E não só o auxílio para responder à chamada, mas também e previamente a preparação que todo o ser humano para acolher e ansiar a chamada: «A preparação do homem para acolher a graça é já uma obra da graça… Deus completa em nós o que Ele próprio começou, ‘porque Ele, pela sua acção, começa fazendo com que nós queiramos; e termina cooperando com a nossa vontade já convertida’ [x]“.[xi]

Se toda a realidade da graça se ficasse pelo «auxílio exterior”, o segundo motivo da Encarnação de Jesus Cristo perderia todo o seu sentido.
Deus ajudar-nos-ia com a sua misericórdia omnipotente, mas não nos faria seus filhos, e o Espírito santo não viveria em nós.

A segunda acepção da graça que assinalamos é determinante para o nosso estudo e a que nos abre a visão para os verdadeiros planos de Deus na sua obra redentora.

«A graça é uma participação na vida de Deus. Introduz-nos na intimidade da vida trinitária: pelo Baptismo, o cristão participa da graça de Cristo, Cabeça do seu corpo. Como ‘filho adoptivo’ pode agora chamar ‘Pai’ a Deus, em união com o Filho único. Recebe a vida da do Espírito que infunde a caridade e forma a Igreja”.[xii]

Mais para além do auxílio que recebemos de Deus, para as nossas acções, pensamentos, etc., com a Graça a nossa natureza vai-se regenerando dentro de si mesma pela «natureza divina”.
Deus quer não só ajudar-nos a viver, acompanhar-nos no viver, como fez com Adão e, depois do paraíso, com os grandes profetas e com o povo eleito; mas também viver «em nós” e «connosco”.
===============
#### O que se pede:
**a.** No texto sobre a graça, reescreva de forma mais breve o parágrafo que começa com "Mais para além do auxílio", mantendo os fatos principais.
**b.** Escreva a continuação do texto sobre a graça a partir da última frase apresentada.

#### Segmento de dados:
===============
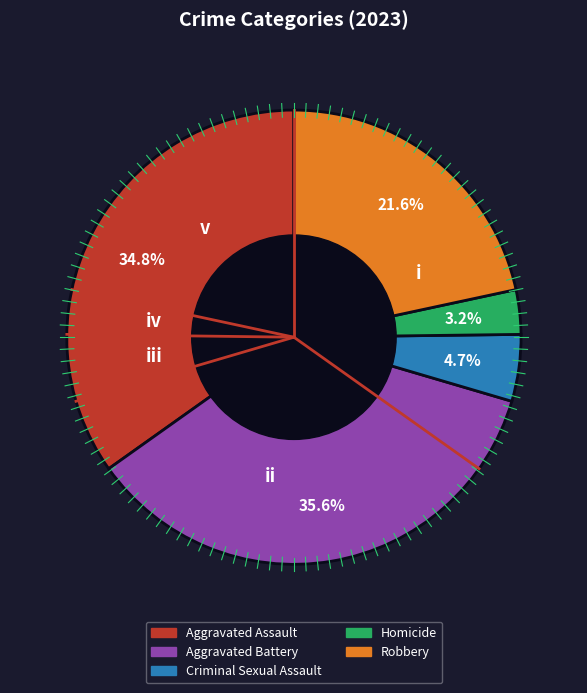

Between Homicide and Robbery, which is larger?

Robbery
===============
#### Respostas do exercício:
**a.** Além do auxílio que Deus nos dá para as nossas ações e pensamentos, a graça regenera a nossa natureza por dentro pela «natureza divina». Deus não quer apenas ajudar-nos e acompanhar-nos no viver, como fez com Adão, os grandes profetas e o povo eleito. Quer também viver «em nós» e «connosco».

**b.**
Nem os teólogos, nem os santos nemos filósofos cristãos jamais encontrarão as palavras adequadas para expressar, de forma definitiva e conclusiva, o mistério inaudito do viver do homem em Deus e do viver de Deus no homem, que a Graça supõe.

«Esta vocação para a vida eterna é sobrenatural.
Depende inteiramente da iniciativa gratuita de Deus, porque só Ele pode revelar-se e dar-se a si mesmo.
Ultrapassa as capacidades da inteligência e as forças da vontade humana, como as de toda a criatura”[xiii] [xiv]

Se esta vida nova que recebemos com a graça ultrapassa deste modo a nossa própria natureza, é natural que nos façamos uma pergunta, prévia a qualquer outra consideração.

Ao acolher em nós o dom que Deus nos faz de Si próprio perdemos a nossa personalidade?

A resposta é negativa.

Aceite isto, voltamos a perguntar-nos: fica limitada em algum sentido a nossa liberdade, ante a influência deste «participar” em nós de uma vida de ordem superior à nossa natureza, ante a influência deste «participar” de uma vida superior à nossa?

São Paulo responde-nos com palavras precisas e concisas à primeira questão: «Vivei, pois, segundo Cristo Jesus, o Senhor, tal como o recebestes; enraizados e edificados nele; apoiados na fé, e transbordando em acção de graças”.[xv] «Vivei, cada um com a sua própria «personalidade”, que em nada se perde ou diminui.

A Graça está em concordância com a natureza criada do homem, e a partir dela deve entender-se, conscientes de que a «natureza”, neste contexto, significa «princípio de operações”.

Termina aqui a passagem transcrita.